*TEXTO DE LECTURA*.
<<<<
Por Nelson Yupanqui Gómez
El Valle de los Ríos Apurímac, Ene y Mantaro (VRAEM), corazón de la producción de cacao peruano y modelo de desarrollo alternativo, afronta una tormenta perfecta que amenaza con socavar décadas de esfuerzo. El cambio climático ha desestabilizado los microclimas de la selva alta, traduciéndose en sequías más intensas o, por el contrario, en lluvias excesivas e inoportunas que estresan la planta. Este desequilibrio hídrico y térmico ha exacerbado la virulencia de la Moniliasis (Moniliophthora roreri), el hongo que pudre la mazorca y es capaz de arrasar una plantación. En la práctica, esto se traduce en una pérdida económica directa que puede superar el 35% de la producción en zonas de alta afectación, impactando directamente en la capacidad de las familias para subsistir y desincentivando el cultivo lícito frente a actividades ilegales. Es imperativo que el Estado peruano reconozca la dimensión de esta crisis y articule una respuesta científica y económica audaz.
La magnitud de la pérdida no es teórica. Investigaciones en otros contextos cacaoteros han estimado pérdidas de rendimiento de hasta 35.9% a causa de la Moniliasis y la Escoba de Bruja, lo que puede significar un promedio de USD 1,042 por productor anualmente en asociaciones pequeñas (Dialnet, 2023). En el VRAEM, donde la productividad promedio ya es baja (entre 600 y 800 kg/ha), el impacto de la moniliasis sobre los ingresos es catastrófico, especialmente cuando se devalúa el precio de venta en el campo. Si a esto se suma una disminución general del 3.1% en la producción total de cacao en el VRAEM en 2023 (PRODUCE, 2024), se configura un escenario de alta vulnerabilidad para las más de 700 mil familias agricultoras que dependen de esta cadena productiva a nivel nacional. La falta de inversión en mitigación es, de hecho, un subsidio a la vulnerabilidad y un riesgo para la estabilidad social.
La crisis exige una Agenda de Estado inmediata con enfoque de innovación y resiliencia para el VRAEM que bien podrían resumirse donde, el Estado, a través del INIA, debe declarar prioritaria la investigación para el desarrollo y propagación masiva de clones de cacao que combinen la calidad de aroma peruano con la resistencia a la Moniliasis y la adaptación al estrés hídrico-térmico. El presupuesto para mejoramiento genético no debe ser un gasto corriente, sino una inversión estratégica de seguridad alimentaria y económica.
>>>>
*EXPLORA EL MATERIAL*.
1. Responde según el texto sobre el cacao del VRAEM.
(a) ¿Qué hongo pudre la mazorca y es capaz de arrasar una plantación?
(b) ¿Cuál es la productividad promedio del cacao en el VRAEM?
(c) ¿A través de qué institución debe el Estado declarar prioritaria la investigación en clones de cacao?
2. Enumera los ríos que dan nombre al valle del que trata el texto.
No hace falta consultar el listado para trabajar con el texto.

*DATOS PROPORCIONADOS*.
<<<<
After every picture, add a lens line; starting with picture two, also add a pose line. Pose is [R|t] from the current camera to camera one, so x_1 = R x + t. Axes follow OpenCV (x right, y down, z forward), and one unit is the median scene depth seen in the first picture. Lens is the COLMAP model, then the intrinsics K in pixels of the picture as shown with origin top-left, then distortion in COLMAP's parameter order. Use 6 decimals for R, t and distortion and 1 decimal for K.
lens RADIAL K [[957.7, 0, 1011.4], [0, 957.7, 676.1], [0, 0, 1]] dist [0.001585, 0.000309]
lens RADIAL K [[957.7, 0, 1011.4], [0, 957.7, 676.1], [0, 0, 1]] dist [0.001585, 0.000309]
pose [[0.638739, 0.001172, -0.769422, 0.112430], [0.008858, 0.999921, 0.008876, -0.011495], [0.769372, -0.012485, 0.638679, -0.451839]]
>>>>
*SOLUCIONARIO*.
1.
(a) La Moniliasis (Moniliophthora roreri).
(b) Entre 600 y 800 kg/ha.
(c) A través del INIA.

2. Apurímac, Ene y Mantaro.